What the task asks:
Would you repeat word for word the lines of the listing that follows, from the one with "języka obcego" up to and including the one with "posao. Ljudima često", and leave out the images?
━━━ Data for processing
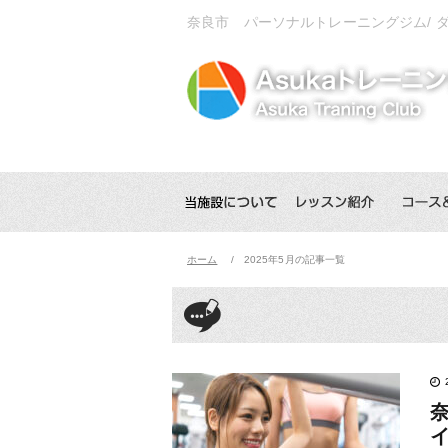
奈良市 パーソナルトレーニングジム/
ホーム
2025年5月の記事一覧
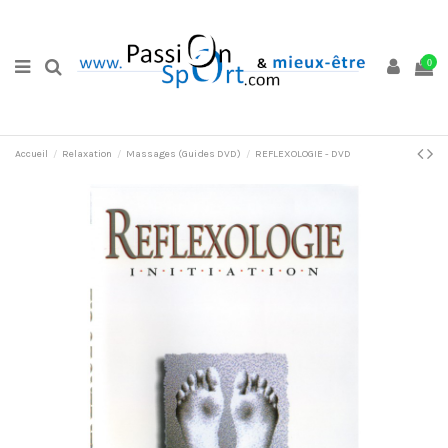
0
Accueil
Relaxation
Massages (Guides DVD)
REFLEXOLOGIE - DVD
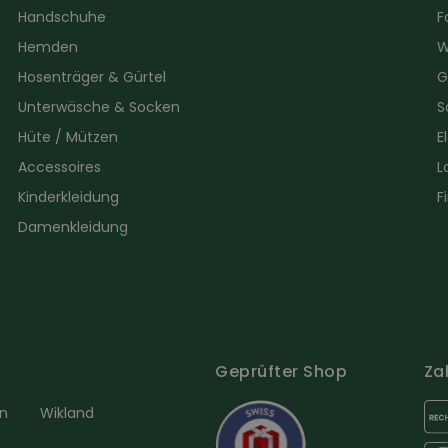
Handschuhe
F
Hemden
W
Hosenträger & Gürtel
G
Unterwäsche & Socken
S
Hüte / Mützen
E
Accessoires
L
Kinderkleidung
F
Damenkleidung
Geprüfter Shop
Za
en
Wikland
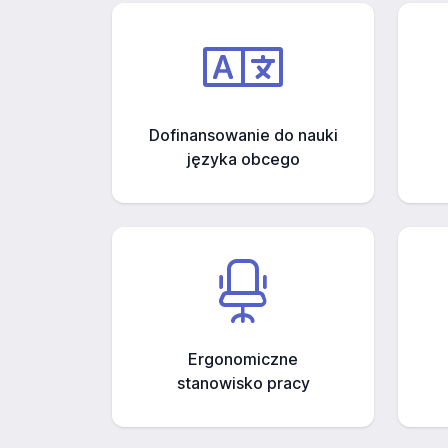
Dofinansowanie do nauki
języka obcego
Ergonomiczne
stanowisko pracy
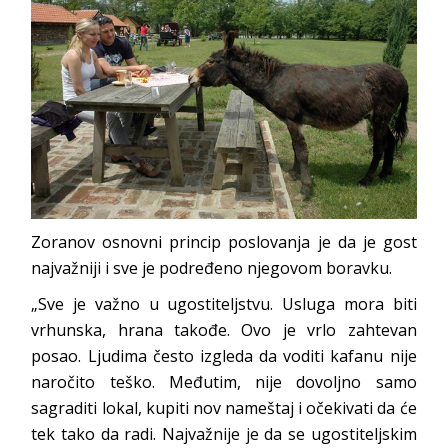
Zoranov osnovni princip poslovanja je da je gost
najvažniji i sve je podređeno njegovom boravku.
„Sve je važno u ugostiteljstvu. Usluga mora biti
vrhunska, hrana takođe. Ovo je vrlo zahtevan
posao. Ljudima često izgleda da voditi kafanu nije
naročito teško. Međutim, nije dovoljno samo
sagraditi lokal, kupiti nov nameštaj i očekivati da će
tek tako da radi. Najvažnije je da se ugostiteljskim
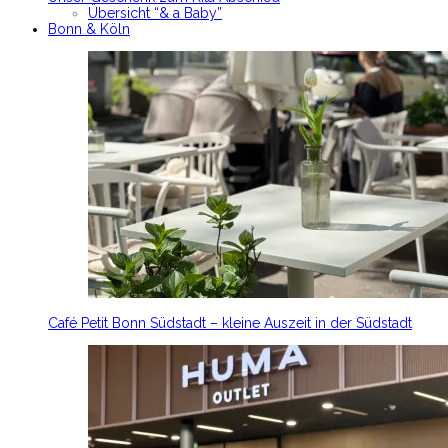
Übersicht “& a Baby”
Bonn & Köln
Café Petit Bonn Südstadt – kleine Auszeit in der Südstadt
━━━━━━
Solution for this task:
języka obcego
Ergonomiczne
stanowisko pracy
Zoranov osnovni princip poslovanja je da je gost
najvažniji i sve je podređeno njegovom boravku.
„Sve je važno u ugostiteljstvu. Usluga mora biti
vrhunska, hrana takođe. Ovo je vrlo zahtevan
posao. Ljudima često izgleda da voditi kafanu nije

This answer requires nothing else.